╭──
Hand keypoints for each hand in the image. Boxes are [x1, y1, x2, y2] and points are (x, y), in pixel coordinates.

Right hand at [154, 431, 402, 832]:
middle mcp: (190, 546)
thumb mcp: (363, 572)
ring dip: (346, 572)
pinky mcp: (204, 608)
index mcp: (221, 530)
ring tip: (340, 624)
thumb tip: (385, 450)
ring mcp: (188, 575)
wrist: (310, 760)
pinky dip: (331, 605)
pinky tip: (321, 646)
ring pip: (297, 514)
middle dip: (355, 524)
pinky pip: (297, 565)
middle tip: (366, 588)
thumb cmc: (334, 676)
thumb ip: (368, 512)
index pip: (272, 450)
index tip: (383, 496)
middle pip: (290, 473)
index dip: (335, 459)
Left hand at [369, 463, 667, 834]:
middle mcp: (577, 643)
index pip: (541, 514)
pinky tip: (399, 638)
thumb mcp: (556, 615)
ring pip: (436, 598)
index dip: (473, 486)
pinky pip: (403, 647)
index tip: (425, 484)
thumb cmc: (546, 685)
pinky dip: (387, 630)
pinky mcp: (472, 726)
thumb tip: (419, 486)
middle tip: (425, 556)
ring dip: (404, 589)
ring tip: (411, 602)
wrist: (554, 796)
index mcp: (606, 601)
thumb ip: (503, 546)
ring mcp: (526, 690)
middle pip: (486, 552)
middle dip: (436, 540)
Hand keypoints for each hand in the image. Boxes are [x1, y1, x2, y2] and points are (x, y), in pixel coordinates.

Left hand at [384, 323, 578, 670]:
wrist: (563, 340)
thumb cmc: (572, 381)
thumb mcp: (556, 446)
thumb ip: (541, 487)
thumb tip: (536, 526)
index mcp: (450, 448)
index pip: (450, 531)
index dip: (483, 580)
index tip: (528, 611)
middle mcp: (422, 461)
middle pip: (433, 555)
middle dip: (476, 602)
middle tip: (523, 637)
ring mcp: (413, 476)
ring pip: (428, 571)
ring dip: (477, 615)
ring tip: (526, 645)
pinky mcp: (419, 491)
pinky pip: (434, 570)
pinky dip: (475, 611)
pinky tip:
╰──
About this task: Retype exactly the span of lines from the one with "ring tip: (340, 624)" through the one with "middle dip: (436, 540)"; include both ends and omit the rest of the material.

Written solution:
ring tip: (340, 624)
thumb tip: (385, 450)
ring mcp: (188, 575)
wrist: (310, 760)
pinky dip: (331, 605)
pinky tip: (321, 646)
ring pip: (297, 514)
middle dip: (355, 524)
pinky pip: (297, 565)
middle tip: (366, 588)
thumb cmc: (334, 676)
thumb ip: (368, 512)
index pip: (272, 450)
index tip: (383, 496)
middle pip: (290, 473)
index dip: (335, 459)
Left hand at [369, 463, 667, 834]:
middle mcp: (577, 643)
index pip: (541, 514)
pinky tip: (399, 638)
thumb mcp: (556, 615)
ring pip: (436, 598)
index dip: (473, 486)
pinky pip: (403, 647)
index tip: (425, 484)
thumb cmc: (546, 685)
pinky dip: (387, 630)
pinky mcp: (472, 726)
thumb tip: (419, 486)
middle tip: (425, 556)
ring dip: (404, 589)
ring tip: (411, 602)
wrist: (554, 796)
index mcp: (606, 601)
thumb ip: (503, 546)
ring mcp: (526, 690)
middle pip: (486, 552)
middle dip: (436, 540)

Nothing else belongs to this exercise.